Sobre la urna donde reposaba el cadáver de Yeiderberth había una bolsa de cotufas, un vaso de leche, uno de agua y su superhéroe favorito: el Capitán América.  A él le gustaban los tambores y por eso un grupo de jóvenes de la comunidad le tocaron algunas fulías.

“Lo voy a extrañar mucho. Voy a extrañar cada vez que me llamaba. A él le gustaban los tambores y las parrandas de navidad que hacían en la escuela. También quería ser deportista, tuvo muchos sueños en su vida”, contó su abuela Deisy González, quien repartía pedazos de torta y vasos de jugos  a los asistentes.

Su tía Yedeika Sojo lo recuerda juguetón y travieso. “Siempre le hacía bromas a la abuela, a sus hermanos.
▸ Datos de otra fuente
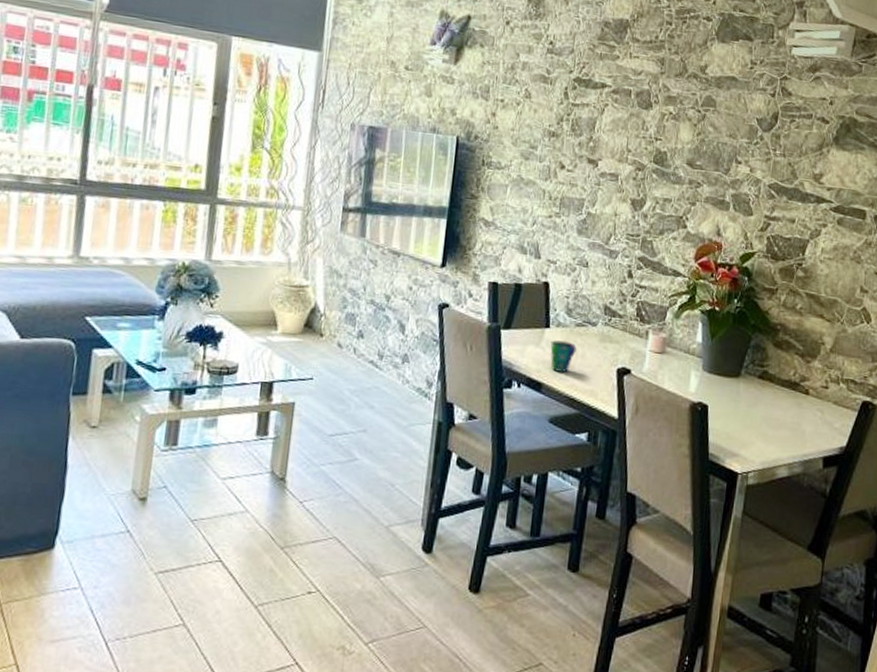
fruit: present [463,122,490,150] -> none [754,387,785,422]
Él luchó demasiado, fue un guerrero. Aguantó todas las quimioterapias y todos los medicamentos que le pusieron, fue muy fuerte”, contó.

A Yeiderberth le gustaba ir a su colegio. Logró llegar al tercer grado de educación básica. Cuando estuvo en etapa remisión, él iba; pero al tener su segunda recaída, dejó de ir a clases para estar en el hospital. El niño esperaba siempre con entusiasmo la fecha de su cumpleaños para celebrarlo bailando tambor “era el centro de atención”, dijo su tía.

Rower, de 17 años, el mayor de los hermanos de Yeiderberth, aún no puede creer que el niño haya muerto.

“Siempre cantaba conmigo, tocaba guitarra. Le gustaba estar en la casa. Fue muy difícil ver a mi hermano así. Nunca pensé que esto iba a pasar, nunca me pasó por la mente que no iba a tener su presencia”, contó mientras luchaba por contener las lágrimas.

A 40 kilómetros de distancias se realizaba el velorio de Erick Altuve de 11 años, uno de los cuatro niños que murió en el hospital J.M de los Ríos y esperaba un trasplante medular. En el principal hospital de niños del país 26 pequeños pacientes esperan por un trasplante.  “Que saquen a esos niños que quedan, es doloroso ver como estos niños fallecen”.-dijo.